An interesting article here. I definitely think that students are not all fully appreciative of the opportunities they get, and many could do more, but is there too much of a glut of universal education?
o one expects anything comparable to happen now. Most schoolchildren in the UK and the US show – if we admit the facts frankly and interpret the exam results objectively – little appreciation of their opportunities. Typically, they emerge from school with lamentably low standards of literacy and numeracy, and no taste for prolonging intellectually strenuous forms of leisure. If they go on to further educational experiences, they are more likely to choose vocational training than lectures unrewarded, except for the sheer thrill of learning, on the Salian and Hohenstaufen emperors. How did this collapse of educational ambition happen? Why did ordinary people’s appetite for learning ebb? Why did excellent autodidacts disappear?

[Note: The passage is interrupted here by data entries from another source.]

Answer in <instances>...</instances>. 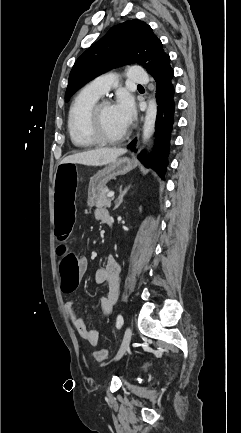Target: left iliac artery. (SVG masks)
I'll use <instances>...</instances> for the list:
<instances>
[{"label": "left iliac artery", "mask_w": 241, "mask_h": 433, "mask_svg": "<svg viewBox=\"0 0 241 433\" xmlns=\"http://www.w3.org/2000/svg\"><path fill=\"white\" fill-rule=\"evenodd\" d=\"M123 323H124L123 316H122L121 314H119V315L117 316V320H116V327H117L118 329H120V328L122 327Z\"/></svg>", "instance_id": "44dca946"}]
</instances>
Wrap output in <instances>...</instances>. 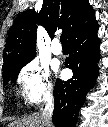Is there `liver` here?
I'll use <instances>...</instances> for the list:
<instances>
[{"instance_id": "liver-1", "label": "liver", "mask_w": 108, "mask_h": 127, "mask_svg": "<svg viewBox=\"0 0 108 127\" xmlns=\"http://www.w3.org/2000/svg\"><path fill=\"white\" fill-rule=\"evenodd\" d=\"M41 113H33L10 123L7 127H46Z\"/></svg>"}]
</instances>
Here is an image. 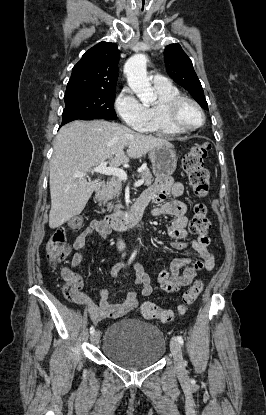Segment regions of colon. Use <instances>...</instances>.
Returning a JSON list of instances; mask_svg holds the SVG:
<instances>
[{
	"label": "colon",
	"mask_w": 266,
	"mask_h": 415,
	"mask_svg": "<svg viewBox=\"0 0 266 415\" xmlns=\"http://www.w3.org/2000/svg\"><path fill=\"white\" fill-rule=\"evenodd\" d=\"M208 143L196 144L191 147L189 152L185 154L182 160V168L188 176L189 184L197 197L203 198L209 192V174L204 168L203 162L209 152ZM83 225V218L81 216L72 217L67 223V229L71 231L79 230ZM210 227L207 217V209L203 204H197L194 208V215L189 225V230L198 236H206ZM70 252V245L66 239L65 229L56 230L50 237L46 245V257L53 263L58 264L62 262ZM65 284L63 286V293L69 300H73L77 294V287L73 275L63 270L62 271ZM203 290V283L196 281L183 295L182 303L177 309V314H185L188 306L193 304ZM139 311L144 318L159 319L162 322H171L175 318V313L171 310L161 309L156 304L151 302L143 303Z\"/></svg>",
	"instance_id": "obj_1"
}]
</instances>
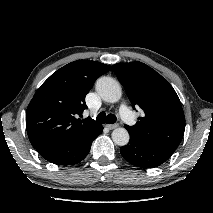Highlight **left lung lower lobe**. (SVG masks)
Listing matches in <instances>:
<instances>
[{
	"label": "left lung lower lobe",
	"mask_w": 213,
	"mask_h": 213,
	"mask_svg": "<svg viewBox=\"0 0 213 213\" xmlns=\"http://www.w3.org/2000/svg\"><path fill=\"white\" fill-rule=\"evenodd\" d=\"M130 134V141L120 148L121 154L130 164L140 168H154L164 163L172 151L149 145L139 137Z\"/></svg>",
	"instance_id": "1"
}]
</instances>
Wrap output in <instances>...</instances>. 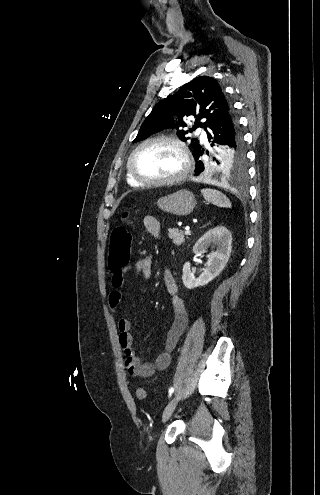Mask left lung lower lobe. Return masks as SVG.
<instances>
[{
    "label": "left lung lower lobe",
    "mask_w": 320,
    "mask_h": 495,
    "mask_svg": "<svg viewBox=\"0 0 320 495\" xmlns=\"http://www.w3.org/2000/svg\"><path fill=\"white\" fill-rule=\"evenodd\" d=\"M238 128V120L233 113L232 108L222 114L216 121L212 124L207 132L208 140H212L211 146L214 145H225L227 143L233 144ZM195 160L197 161V168L195 172L199 175L205 169L204 163L200 160V156L203 155V150L197 151L193 154Z\"/></svg>",
    "instance_id": "1"
}]
</instances>
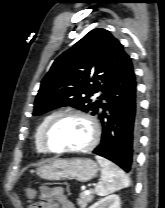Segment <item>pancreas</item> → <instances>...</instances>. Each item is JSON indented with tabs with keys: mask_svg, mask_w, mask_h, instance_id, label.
<instances>
[{
	"mask_svg": "<svg viewBox=\"0 0 165 208\" xmlns=\"http://www.w3.org/2000/svg\"><path fill=\"white\" fill-rule=\"evenodd\" d=\"M93 194L94 191H90L89 195H86L85 193H81L79 198L77 199V203L80 206V208H85L89 202L93 200Z\"/></svg>",
	"mask_w": 165,
	"mask_h": 208,
	"instance_id": "obj_1",
	"label": "pancreas"
}]
</instances>
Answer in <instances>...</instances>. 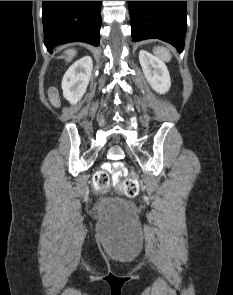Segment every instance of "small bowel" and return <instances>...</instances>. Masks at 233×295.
<instances>
[{
  "instance_id": "obj_1",
  "label": "small bowel",
  "mask_w": 233,
  "mask_h": 295,
  "mask_svg": "<svg viewBox=\"0 0 233 295\" xmlns=\"http://www.w3.org/2000/svg\"><path fill=\"white\" fill-rule=\"evenodd\" d=\"M104 169L111 172L115 183L118 182L124 174V166L121 162L106 163Z\"/></svg>"
}]
</instances>
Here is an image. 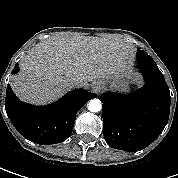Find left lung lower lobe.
Returning <instances> with one entry per match:
<instances>
[{"label": "left lung lower lobe", "instance_id": "left-lung-lower-lobe-1", "mask_svg": "<svg viewBox=\"0 0 178 178\" xmlns=\"http://www.w3.org/2000/svg\"><path fill=\"white\" fill-rule=\"evenodd\" d=\"M145 85L131 96L102 94L103 131L109 146L128 152L150 145L165 128L170 90L157 64L146 52L137 54Z\"/></svg>", "mask_w": 178, "mask_h": 178}]
</instances>
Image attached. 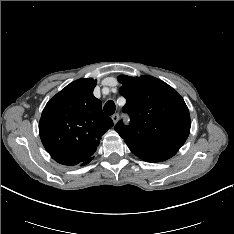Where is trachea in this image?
<instances>
[{
  "mask_svg": "<svg viewBox=\"0 0 234 234\" xmlns=\"http://www.w3.org/2000/svg\"><path fill=\"white\" fill-rule=\"evenodd\" d=\"M115 109H116V106H115V103L112 100L107 101L106 104L104 105V112L107 115L114 114Z\"/></svg>",
  "mask_w": 234,
  "mask_h": 234,
  "instance_id": "3493384b",
  "label": "trachea"
}]
</instances>
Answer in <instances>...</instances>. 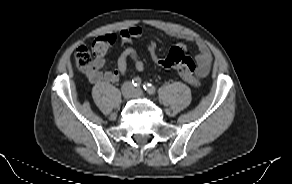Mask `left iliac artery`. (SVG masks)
Masks as SVG:
<instances>
[{
    "label": "left iliac artery",
    "instance_id": "obj_1",
    "mask_svg": "<svg viewBox=\"0 0 292 184\" xmlns=\"http://www.w3.org/2000/svg\"><path fill=\"white\" fill-rule=\"evenodd\" d=\"M143 88L151 95L156 93V88L151 83H145Z\"/></svg>",
    "mask_w": 292,
    "mask_h": 184
}]
</instances>
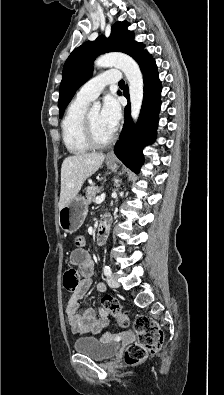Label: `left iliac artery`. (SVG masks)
Listing matches in <instances>:
<instances>
[{"label":"left iliac artery","mask_w":224,"mask_h":395,"mask_svg":"<svg viewBox=\"0 0 224 395\" xmlns=\"http://www.w3.org/2000/svg\"><path fill=\"white\" fill-rule=\"evenodd\" d=\"M103 271H104V274L106 276H110L111 275V269H110V267L108 265L104 266Z\"/></svg>","instance_id":"left-iliac-artery-1"}]
</instances>
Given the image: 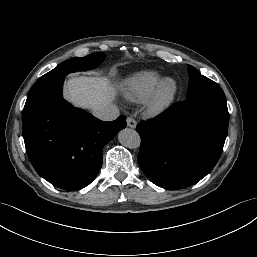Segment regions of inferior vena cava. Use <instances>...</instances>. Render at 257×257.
I'll return each mask as SVG.
<instances>
[{
    "label": "inferior vena cava",
    "instance_id": "1",
    "mask_svg": "<svg viewBox=\"0 0 257 257\" xmlns=\"http://www.w3.org/2000/svg\"><path fill=\"white\" fill-rule=\"evenodd\" d=\"M93 115L102 121H113L119 116V109L115 105L102 106L94 109Z\"/></svg>",
    "mask_w": 257,
    "mask_h": 257
}]
</instances>
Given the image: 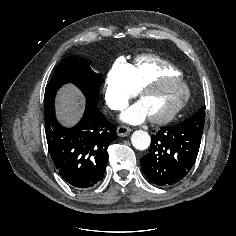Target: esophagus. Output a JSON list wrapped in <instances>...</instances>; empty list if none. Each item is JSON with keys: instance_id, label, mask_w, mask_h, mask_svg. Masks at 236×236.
<instances>
[{"instance_id": "1", "label": "esophagus", "mask_w": 236, "mask_h": 236, "mask_svg": "<svg viewBox=\"0 0 236 236\" xmlns=\"http://www.w3.org/2000/svg\"><path fill=\"white\" fill-rule=\"evenodd\" d=\"M131 132V128L121 125L117 128V134L120 137L127 136Z\"/></svg>"}]
</instances>
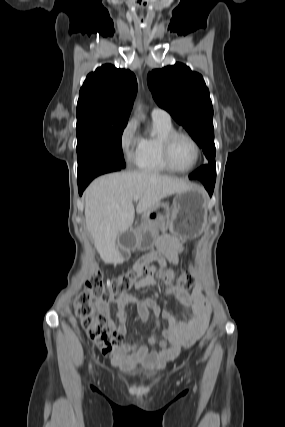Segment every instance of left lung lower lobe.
<instances>
[{
	"label": "left lung lower lobe",
	"instance_id": "0a47b994",
	"mask_svg": "<svg viewBox=\"0 0 285 427\" xmlns=\"http://www.w3.org/2000/svg\"><path fill=\"white\" fill-rule=\"evenodd\" d=\"M189 179L200 180L204 184L209 195L211 196L214 190L216 179L215 161L209 162L208 165H204L197 169L195 172L189 175Z\"/></svg>",
	"mask_w": 285,
	"mask_h": 427
}]
</instances>
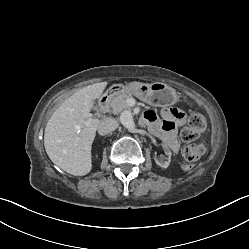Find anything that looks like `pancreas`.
I'll use <instances>...</instances> for the list:
<instances>
[{
    "mask_svg": "<svg viewBox=\"0 0 249 249\" xmlns=\"http://www.w3.org/2000/svg\"><path fill=\"white\" fill-rule=\"evenodd\" d=\"M129 98L127 94H120L110 98L109 106L112 108L114 114H118L123 110L130 109L126 100Z\"/></svg>",
    "mask_w": 249,
    "mask_h": 249,
    "instance_id": "cf45deb5",
    "label": "pancreas"
}]
</instances>
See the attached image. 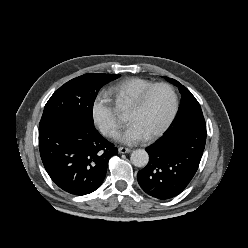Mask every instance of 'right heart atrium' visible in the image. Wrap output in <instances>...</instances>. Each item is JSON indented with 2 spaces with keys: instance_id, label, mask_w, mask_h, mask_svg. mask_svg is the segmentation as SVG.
I'll use <instances>...</instances> for the list:
<instances>
[{
  "instance_id": "d8ad5b80",
  "label": "right heart atrium",
  "mask_w": 248,
  "mask_h": 248,
  "mask_svg": "<svg viewBox=\"0 0 248 248\" xmlns=\"http://www.w3.org/2000/svg\"><path fill=\"white\" fill-rule=\"evenodd\" d=\"M91 117L99 131L108 137L114 136L118 130L111 97L106 92H99L91 105Z\"/></svg>"
}]
</instances>
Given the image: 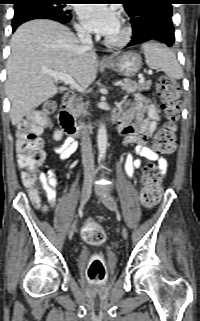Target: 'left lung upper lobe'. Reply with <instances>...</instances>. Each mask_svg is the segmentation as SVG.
Segmentation results:
<instances>
[{
	"mask_svg": "<svg viewBox=\"0 0 200 321\" xmlns=\"http://www.w3.org/2000/svg\"><path fill=\"white\" fill-rule=\"evenodd\" d=\"M125 11L130 18H135L150 12H163L172 16L174 0H122Z\"/></svg>",
	"mask_w": 200,
	"mask_h": 321,
	"instance_id": "5c2ea615",
	"label": "left lung upper lobe"
}]
</instances>
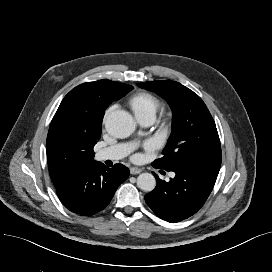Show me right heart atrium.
<instances>
[{"label": "right heart atrium", "mask_w": 272, "mask_h": 272, "mask_svg": "<svg viewBox=\"0 0 272 272\" xmlns=\"http://www.w3.org/2000/svg\"><path fill=\"white\" fill-rule=\"evenodd\" d=\"M110 110H111V109H109V110L107 111V114L110 112Z\"/></svg>", "instance_id": "1"}]
</instances>
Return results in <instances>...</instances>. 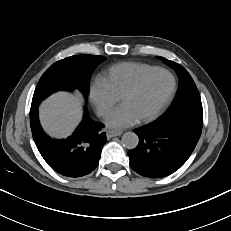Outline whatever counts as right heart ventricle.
Masks as SVG:
<instances>
[{"instance_id":"right-heart-ventricle-1","label":"right heart ventricle","mask_w":231,"mask_h":231,"mask_svg":"<svg viewBox=\"0 0 231 231\" xmlns=\"http://www.w3.org/2000/svg\"><path fill=\"white\" fill-rule=\"evenodd\" d=\"M158 68L157 66L125 62L112 66L103 77L112 92L120 98L140 77Z\"/></svg>"}]
</instances>
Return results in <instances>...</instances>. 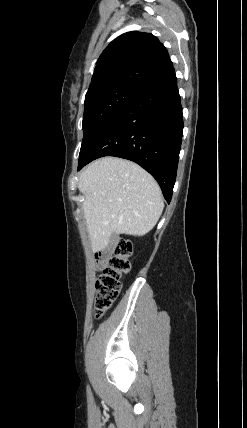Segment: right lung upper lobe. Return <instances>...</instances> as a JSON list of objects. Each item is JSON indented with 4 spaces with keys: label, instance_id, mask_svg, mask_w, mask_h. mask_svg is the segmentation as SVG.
I'll use <instances>...</instances> for the list:
<instances>
[{
    "label": "right lung upper lobe",
    "instance_id": "1",
    "mask_svg": "<svg viewBox=\"0 0 247 428\" xmlns=\"http://www.w3.org/2000/svg\"><path fill=\"white\" fill-rule=\"evenodd\" d=\"M172 68L166 48L154 35L128 32L103 51L86 95L113 87L142 91Z\"/></svg>",
    "mask_w": 247,
    "mask_h": 428
}]
</instances>
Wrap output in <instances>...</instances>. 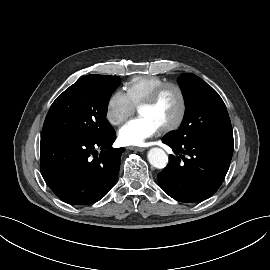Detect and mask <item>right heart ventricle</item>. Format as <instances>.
<instances>
[{
  "mask_svg": "<svg viewBox=\"0 0 270 270\" xmlns=\"http://www.w3.org/2000/svg\"><path fill=\"white\" fill-rule=\"evenodd\" d=\"M164 82L166 80L159 76H136L126 83L125 89L132 103L139 106L157 86Z\"/></svg>",
  "mask_w": 270,
  "mask_h": 270,
  "instance_id": "1",
  "label": "right heart ventricle"
}]
</instances>
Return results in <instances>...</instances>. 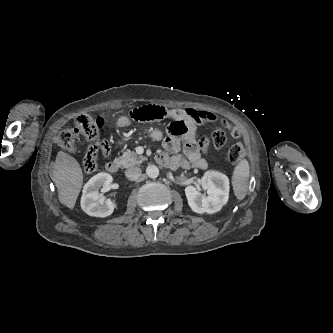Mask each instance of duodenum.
<instances>
[{
	"label": "duodenum",
	"instance_id": "1",
	"mask_svg": "<svg viewBox=\"0 0 333 333\" xmlns=\"http://www.w3.org/2000/svg\"><path fill=\"white\" fill-rule=\"evenodd\" d=\"M108 172L116 173L119 170V164L116 161L108 162L106 165Z\"/></svg>",
	"mask_w": 333,
	"mask_h": 333
}]
</instances>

I’m sure readers will tell me that these changes are the effects of easier, cheaper access to competitive forms of pabulum, drivel, belly-laughs and mundane amusements; or that the fault lies with bad schools; or with a system that denies teachers resources and freedom; or with prevailing consumerism and materialism, which condemn children to share their parents’ and rulers’ dreary values and narrow aspirations. I suspect, however, that the real problem is deeper and more secret – so shocking that we barely dare think it, let alone mention it out loud: maybe the entire project of creating universal, compulsory, free education was misguided. And maybe the destruction of real, heartfelt demand for learning has been one of its consequences.